In this guest post, LiveRamp COO Melanie Hoptman, says with the end of third-party cookies, retailers and brands collaborating around data will become more important than ever…
Brands and retailers have long known the importance of data with many players committing enormous resources to capture it. But for all the progress that has been made, companies often squander these resources, investing as if only to improve data capabilities within the four walls of their own marketing department.
The impending end of third-party cookies combined with the increased desire for both privacy and personalisation from consumers is creating a perfect storm, reducing the amount of data companies have access to as well as their ability to utilise this data effectively.

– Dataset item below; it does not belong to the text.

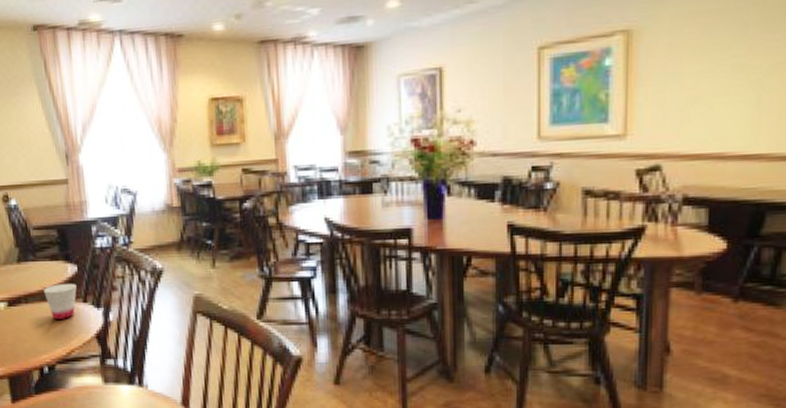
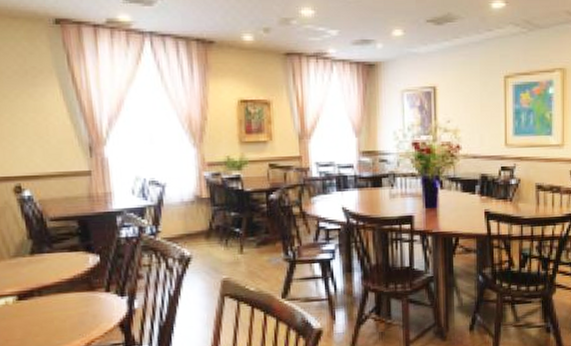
cup: present [43,283,77,319] -> none [60,273,99,311]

Data collaboration can resolve this while also unlocking concealed value. It ensures improved data access, better understanding of consumers, and more effective campaigns while meeting privacy concerns. Further, with the breakout success of cloud-based data collaboration tools and retail media networks, companies are more empowered and energised than ever to build, share and leverage their data with partners.
Expanding Data Access
While brands have begun to boost their first-party data strategies, many brands – especially those new to the scene – will struggle to replace third-party cookies effectively. For many brands, the central issue is time, and racing to replace decades of insights with brands’ own data. Furthermore, brands have typically not owned relationships all the way into consumers’ hands – many are missing key links in their data, which makes it harder for them to generate the necessary insights in order to drive successful campaigns.
Enhanced data collaboration between retailers and brands unlocks the best of both parties’ insights. Brands can better measure their impact by leveraging retailers’ insights into actual purchases, and understanding their omnichannel customer journey; brands can even collaborate with other brands to understand their customers’ profiles across multiple different channels. From retailers’ ends, the engaging new experiences brands can now power using data drive better relationships with consumers, driving more loyalty and eventually, revenue.

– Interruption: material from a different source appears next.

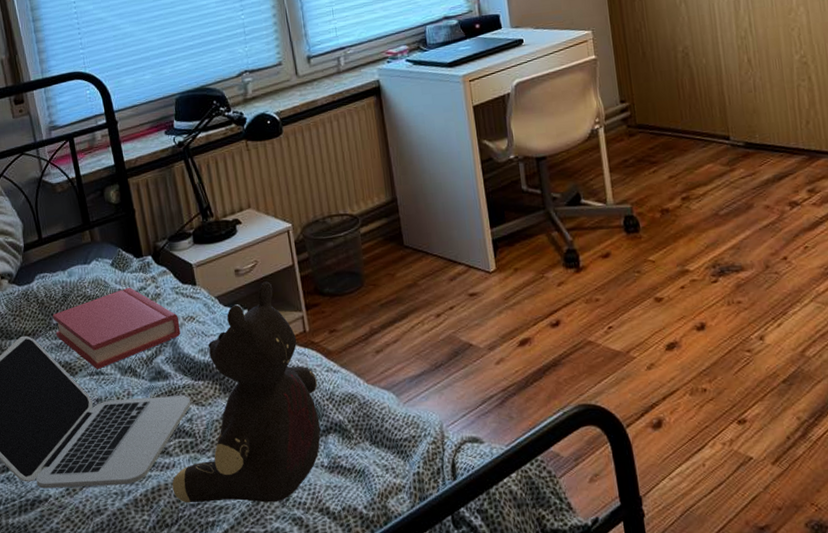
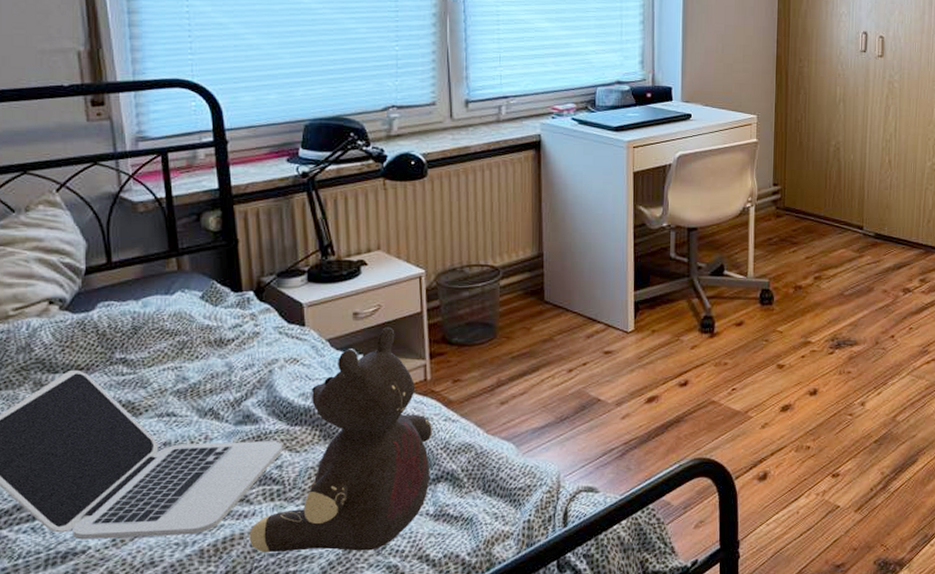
hardback book: present [53,287,181,369] -> none [116,323,280,410]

Even beyond the brand-retailer relationship, right now, brands can turn to any corner of the ecosystem and find experiences being enhanced with data collaboration. In television, for example, brands leveraging data collaboration can unlock new levels of insight into their campaigns and how they activate across the range of broadcast mediums available to advertisers. Furthermore, in the ever-intensifying battle around understanding TV measurement, data collaboration can help to deliver better insights than ever around real outcomes like conversions and purchases.

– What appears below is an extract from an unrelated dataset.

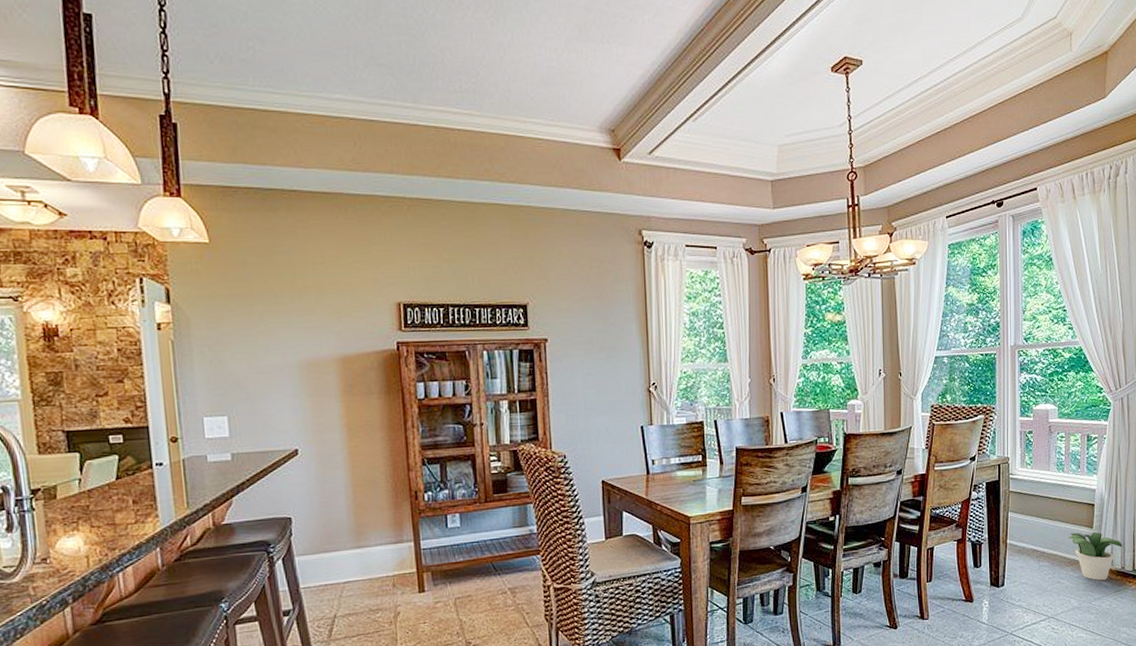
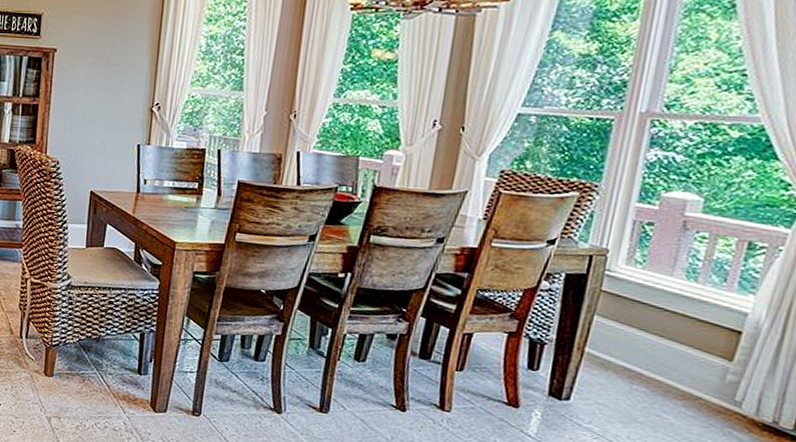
potted plant: present [1068,531,1122,581] -> none [686,361,782,432]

Data collaboration brings retailers and brands real customer journey analytics, enabling their marketers to better understand their audiences and their preferences. By securely connecting customer data with partners, marketers can map out the customer experience more effectively so they can improve on it. Collaborating with unexpected partners can further enhance knowledge of customer behaviour in other settings to unlock additional insights and allow for enhanced communications.
Additionally, many customers want these partnerships. They trust their favoured brands and are willing to share their data anonymously and securely in order to gain better experiences. In an era where personalisation rules, brands and retailers can’t risk being out of step with customer needs and desire for customisation.
Collaboration is King
Retailers and brands have come a long way since the digital transformation first swept the retail industry. Now, data collaboration is poised to give retailers and brands the kind of intelligence previously reserved for tech giants. Those that don’t embrace data collaboration are set to be left behind.
A new era of retail has arrived in Australia.